Big Oil steps up the battle for deep water drilling

Posted by bex — 12 September 2011 at 3:16pm - Comments
Winning logo from our Rebrand:BP competition
by. Credit: Laurent Hunziker / Greenpeace
The winning entry to our 2010 'Rebrand BP' competition

Another week, another push for reckless oil drilling by a UK company. This time it's BP, which wants to drill its deepest ever well in UK waters - a 1300 metre well - off the coast of North Uist.

BP first announced this plan last year, just weeks after the Deepwater Horizon disaster. In the face of obvious questions about environmental impacts, the plans were quietly shelved.

Now, with BP clearly believing that public outcry over Deepwater Horizon has faded, the plans are back on the agenda. A few days ago the company launched a public consultation on this environmental statement (pdf) for its proposed North Uist well.

Disturbingly, in its statement, BP takes a leaf out of Cairn's book, claiming that some fish will just swim out of the way of any spill. The company also admits that a deep water blow out at North Uist could release 75,000 barrels of oil a day - worse that Deepwater Horizon's 55,000. Finally, BP claims that fitting the new cap to plug a deep water blow out will take between 10 and 35 days, and it gives no details at all about how long it would take to drill a relief well.

But, while oil companies step up the battle to drill for oil in ever riskier ways, public opinion against them is also gathering pace. Public pressure recently forced Greenland to publish Cairn's Arctic spill response plan, and over 12,000 of you have now asked Greenland to cancel Cairn's drilling programme.

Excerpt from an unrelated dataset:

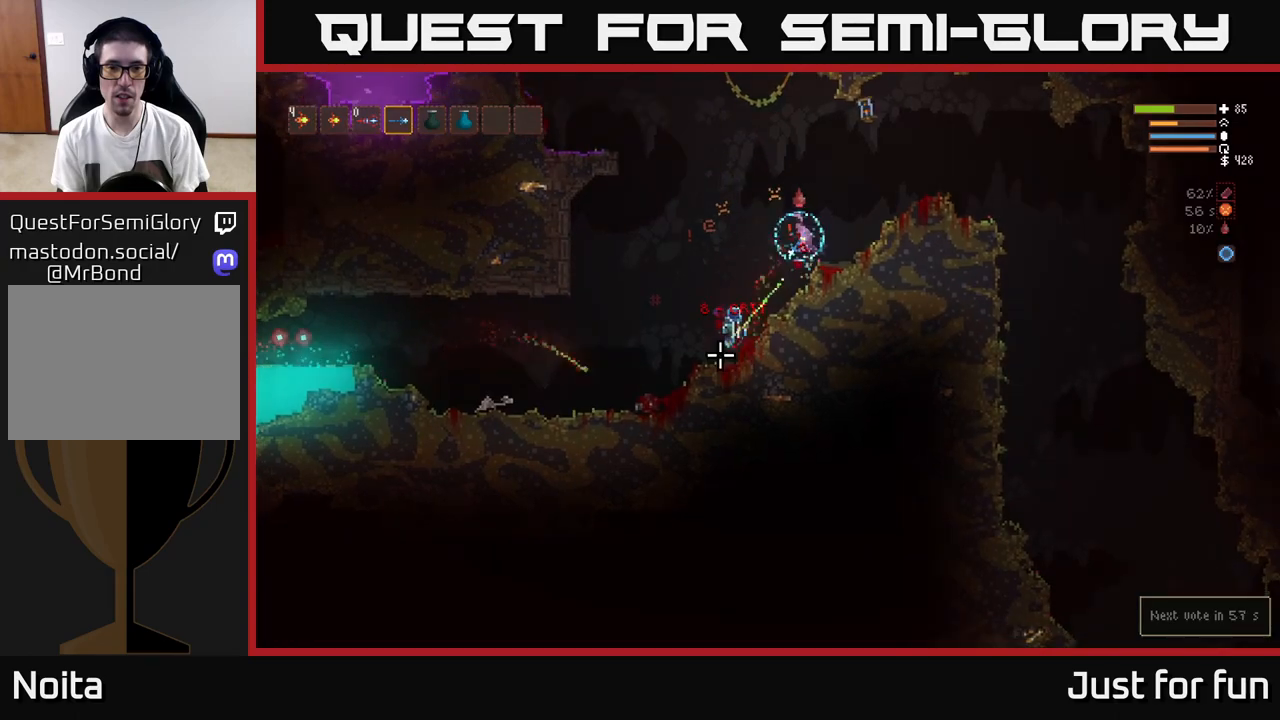
{"buttons": ["R2"], "left_stick": "left", "right_stick": "down", "events": [[100, "L2", "up"], [250, "right_stick", "down"]]}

This week, deep water drilling is also firmly on the political agenda, with proposed changes to oil drilling regulations being hotly debated in both the UK and the EU.

In Europe, MEPs will be voting on offshore drilling regulations tomorrow. After the European Commission proposed tightening EU laws on offshore drilling and requiring EU registered companies to stick to EU standards when operating in non-EU waters like the Arctic, the oil industry responded with fierce lobbying to try to water down the proposals; a committee of MEPs (led by UK Conservative Vicky Ford) has now published its pro-industry response.

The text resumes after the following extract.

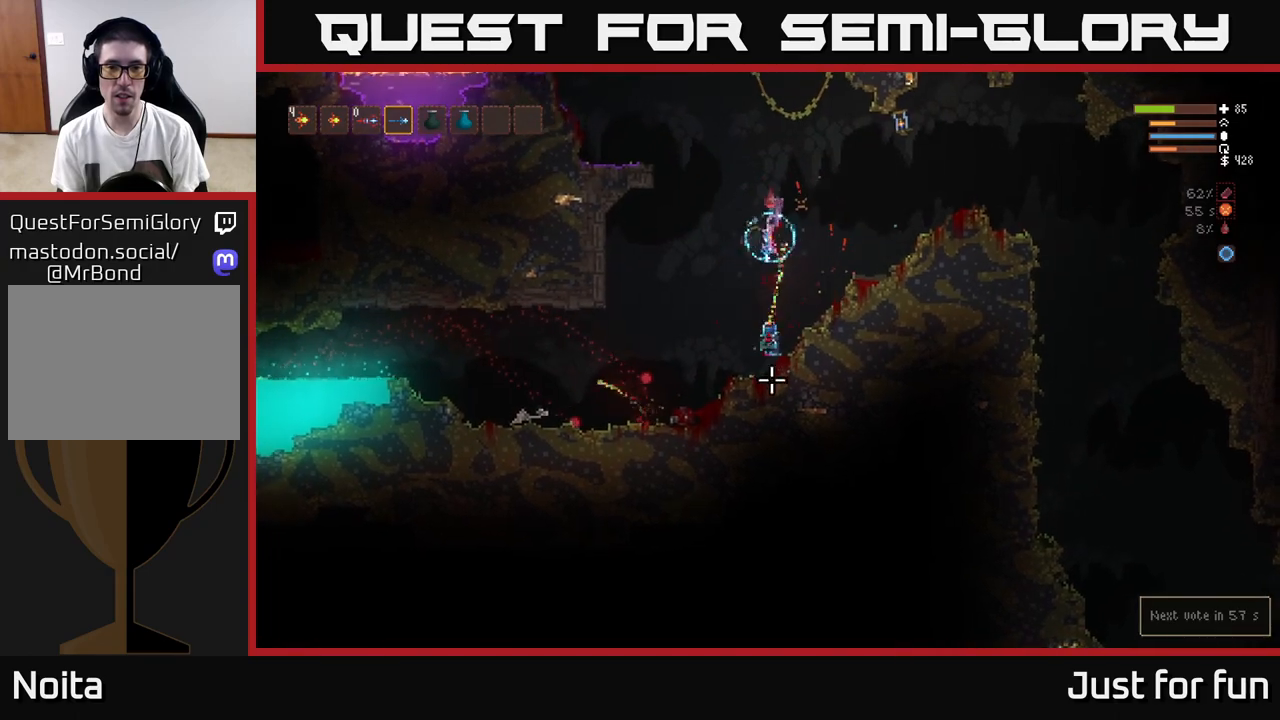
{"buttons": ["R2"], "left_stick": "left", "right_stick": "down-right", "events": [[183, "L2", "down"], [200, "right_stick", "down-right"], [317, "L2", "up"]]}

The Greens, on the other hand, are calling on EU member states to ban exploration and extraction in environmentally sensitive areas like the Arctic altogether. Tomorrow's vote will help shape the direction any future EU legislation takes.

Meanwhile, here in the UK, the Energy Bill will be debated in Parliament on Wednesday. Again, it's shaping up to be quite a battle, with the Green Party's Caroline Lucas calling on the government to impose a moratorium on offshore drilling in fragile environments. Labour is also tabling some amendments that would force UK-registered oil companies to publish and publicly consult on their oil spill response plans, and to adhere to UK standards when operating outside of UK waters in places like the Arctic.

If Deepwater Horizon has taught us anything, it must be that oil companies can't be relied upon to regulate themselves; they will always put their own profit before the planet. Now legislators in the EU and the UK need to decide whether they will put in place the stringent laws needed to protect our global commons from reckless profit-seekers.